### TEXT PROVIDED:
◇ ◇ ◇ ◇ ◇ ◇ ◇

In addition to Applicant's reply, I received timely replies from APA Staff, John Delehanty, Don Dew, Jr., the Birchery Camp, the Adirondack Council, Adirondack Wild, Dan McClelland, the Town of Tupper Lake and the Joint Planning Board, and the Tupper Lake Chamber of Commerce. Each is discussed below.

A. APA Staff

By letter dated June 13, 2011, APA Staff responded to Protect's motion. APA Staff opposes the preclusion of Applicant's prefiled testimony concerning Issue No. 1, and asserts that preclusion would be an extreme remedy. APA Staff argues that Applicant's pre-filed testimony would provide evidence essential to the Board's consideration of Issue No. 1.

APA Staff recommends that the hearing with respect to Issue No. 1 go forward as scheduled on June 21, 2011. Staff recommends further that the parties would have the opportunity in the closing and reply statements to "highlight potential gaps" in Applicant's disclosure to Protect's supplemental discovery request, and to argue the credibility of Applicant's witnesses. APA Staff requests that I address discovery-related issues associated with Issue No. 1 on a case-by-case basis during the hearing.

In the alternative, APA Staff requests a brief adjournment of the hearing to allow Applicant either to hand over any additional responsive documents or to explain, by affidavit, how Applicant already complied with its discovery obligations. As appropriate, Protect would have the opportunity to review any additional documents before the hearing reconvenes.

APA Staff reviewed each of Protect's May 13, 2011 supplemental document demands, and Applicant's May 31, 2011 responses to them. With respect to supplemental demands No. 1, 5, 6, 11, 13, and 16, APA Staff believes that Applicant has satisfactorily responded.

Concerning supplemental demands No. 3, 7, 8, 9, and 10, APA Staff states that the prefiled testimony of the witnesses does not suggest that additional documents exist that have not already been provided. If additional documents exist, then APA Staff asserts that these documents may not be relevant given the long history of the proposal, its many iterations, and the volume of documents generated during the review process.

◇ ◇ ◇ ◇ ◇ ◇ ◇

### WHAT YOU NEED TO DO:
A – Reproduce the Source data rows below word for word, and leave the pictures out of your answer.
B – Please extend the passage on APA Staff's response to Protect's discovery motion, picking up right after its last sentence.

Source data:
◇ ◇ ◇ ◇ ◇ ◇ ◇

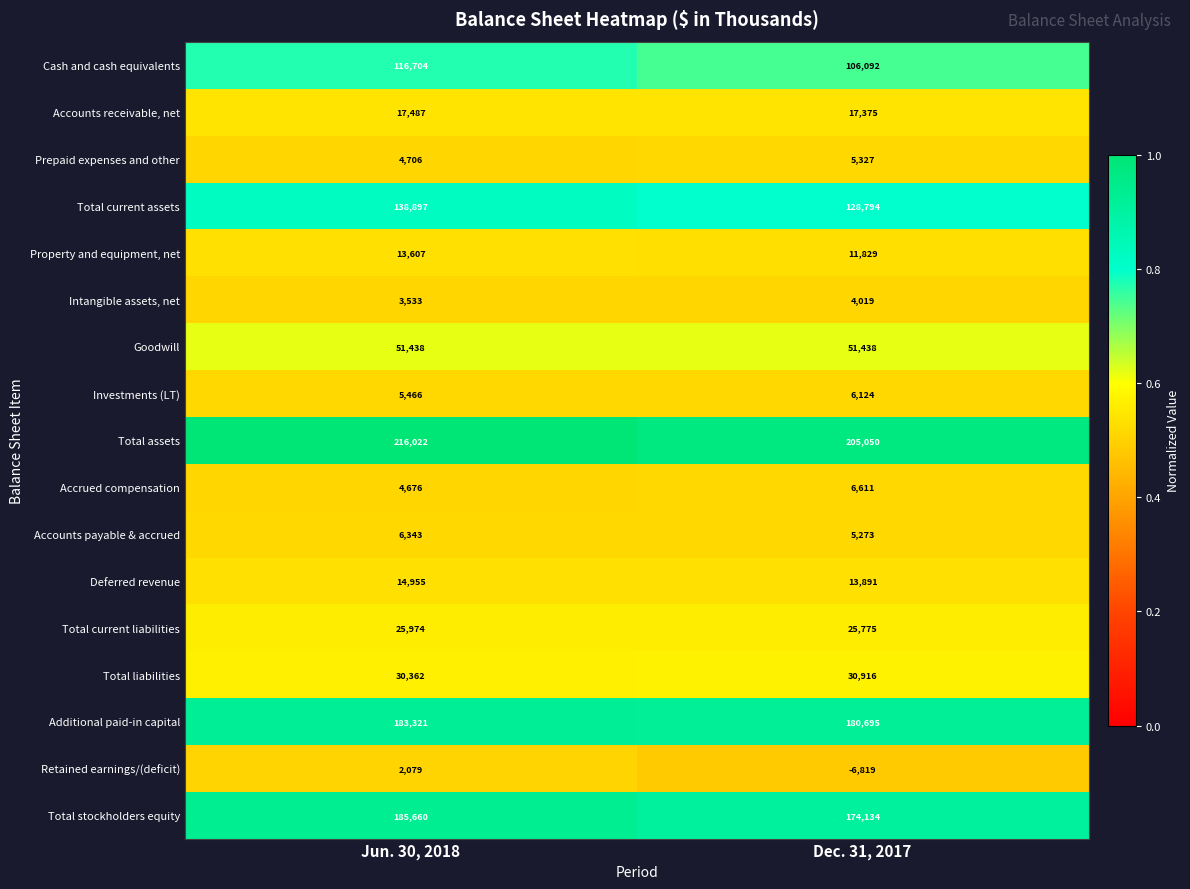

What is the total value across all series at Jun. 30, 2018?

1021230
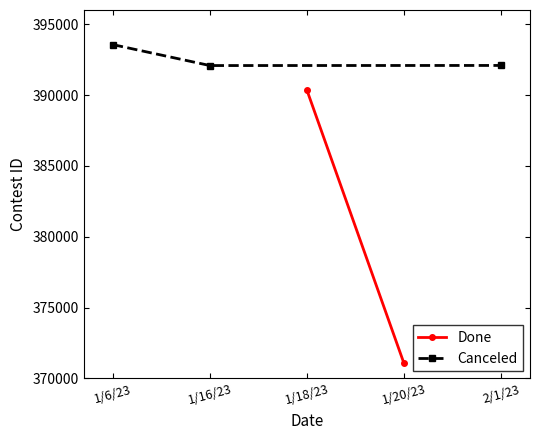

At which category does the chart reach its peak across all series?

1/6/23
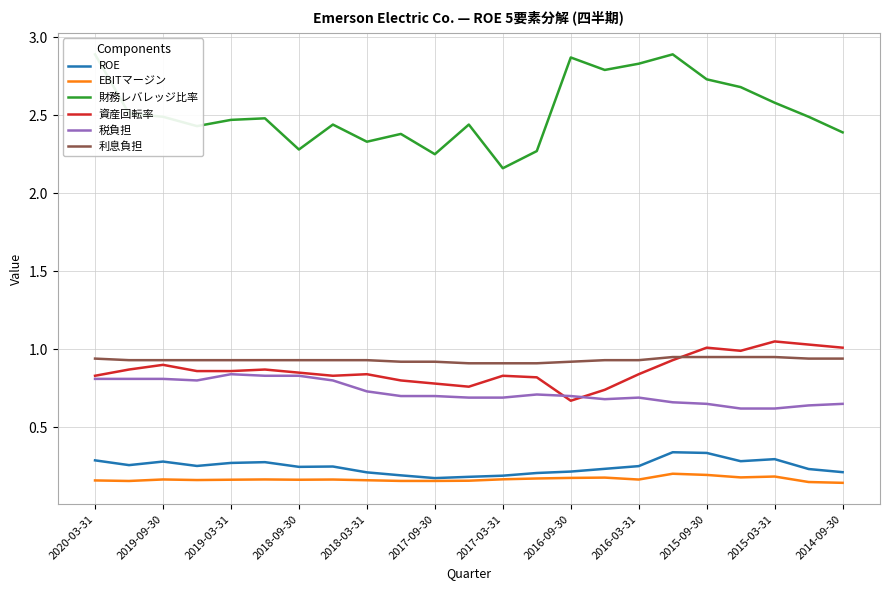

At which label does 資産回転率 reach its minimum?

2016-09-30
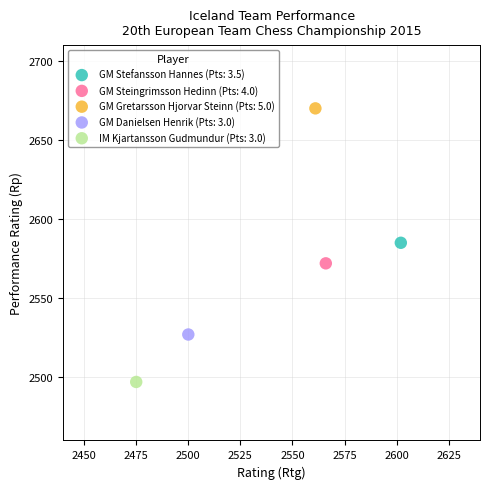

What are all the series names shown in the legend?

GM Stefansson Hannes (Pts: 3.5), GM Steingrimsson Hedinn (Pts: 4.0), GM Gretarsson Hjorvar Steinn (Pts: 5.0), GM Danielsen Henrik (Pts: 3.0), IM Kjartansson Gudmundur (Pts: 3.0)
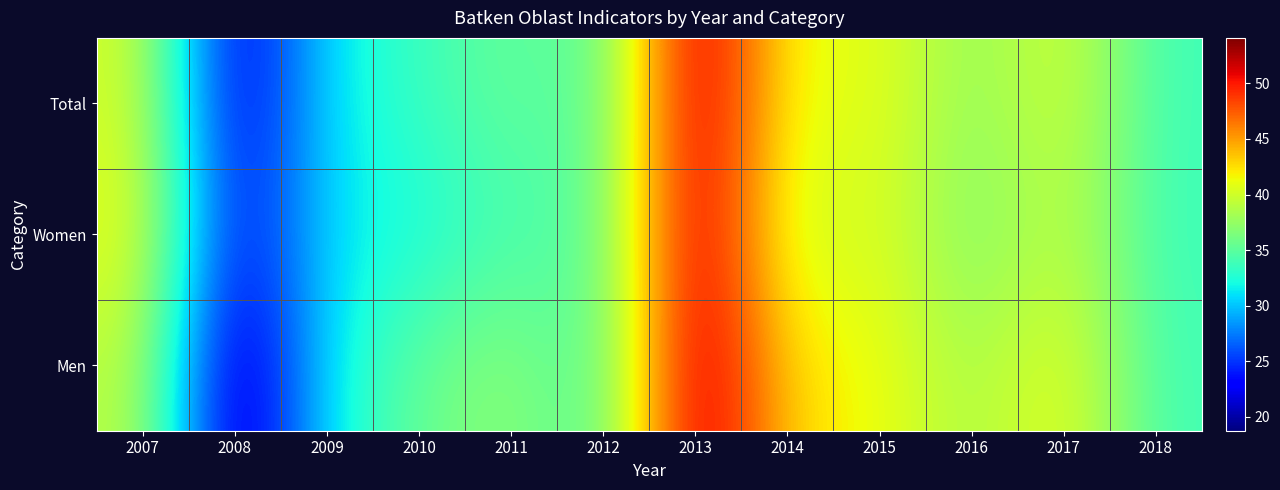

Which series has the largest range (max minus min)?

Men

◇ ◇ ◇ ◇ ◇ ◇ ◇

### OUTPUTS BY TASK:
A –
What is the total value across all series at Jun. 30, 2018?

1021230

At which category does the chart reach its peak across all series?

1/6/23

At which label does 資産回転率 reach its minimum?

2016-09-30

What are all the series names shown in the legend?

GM Stefansson Hannes (Pts: 3.5), GM Steingrimsson Hedinn (Pts: 4.0), GM Gretarsson Hjorvar Steinn (Pts: 5.0), GM Danielsen Henrik (Pts: 3.0), IM Kjartansson Gudmundur (Pts: 3.0)

Which series has the largest range (max minus min)?

Men

B –
Based on APA Staff's review of supplemental demands No. 12 and 15 and Applicant's May 31, 2011 response, APA Staff concludes it would be "surprising" if additional documents do not exit. Nevertheless, APA Staff argues that, with respect to supplemental demand No. 15, the proffered testimony concerning surface water and wetland resources is "essential to consideration of Issue #1 by the Agency Board."

According to APA Staff, the basis for supplemental demand No. 2 appears to be Mr. Anthony's testimony concerning the development of a written "program statement" (April 28, 2011, Tr. p 1517, lines 6 - 24; p 1518, lines 2 - 10). APA Staff asserts that evidence concerning the "program statement" is not essential to the Board's consideration of Issue No. 1. APA Staff notes that any program statement would have been developed in 2004, which predates when application materials were filed with the Agency. APA Staff recommends that the record note an apparent discrepancy between Mr. Anthony's testimony on April 28, 2011, and statements made by Applicant's counsel on April 29, 2011.

In supplemental demand No. 4, Protect requests the data and documents used to create the overlays offered during Mr. Anthony's testimony "on or about April 28, 2011." In its response, Applicant refers to the April 2005 drawings identified as EX-1 through EX-5, S-1 through S-3, and the grading plans identified as GR# sheets. According to APA Staff, Applicant fails to address Protect's request for documents that served as the bases for the overlays. APA Staff recommends that the record reflect Applicant's failure to more fully address the supplemental demand No. 4.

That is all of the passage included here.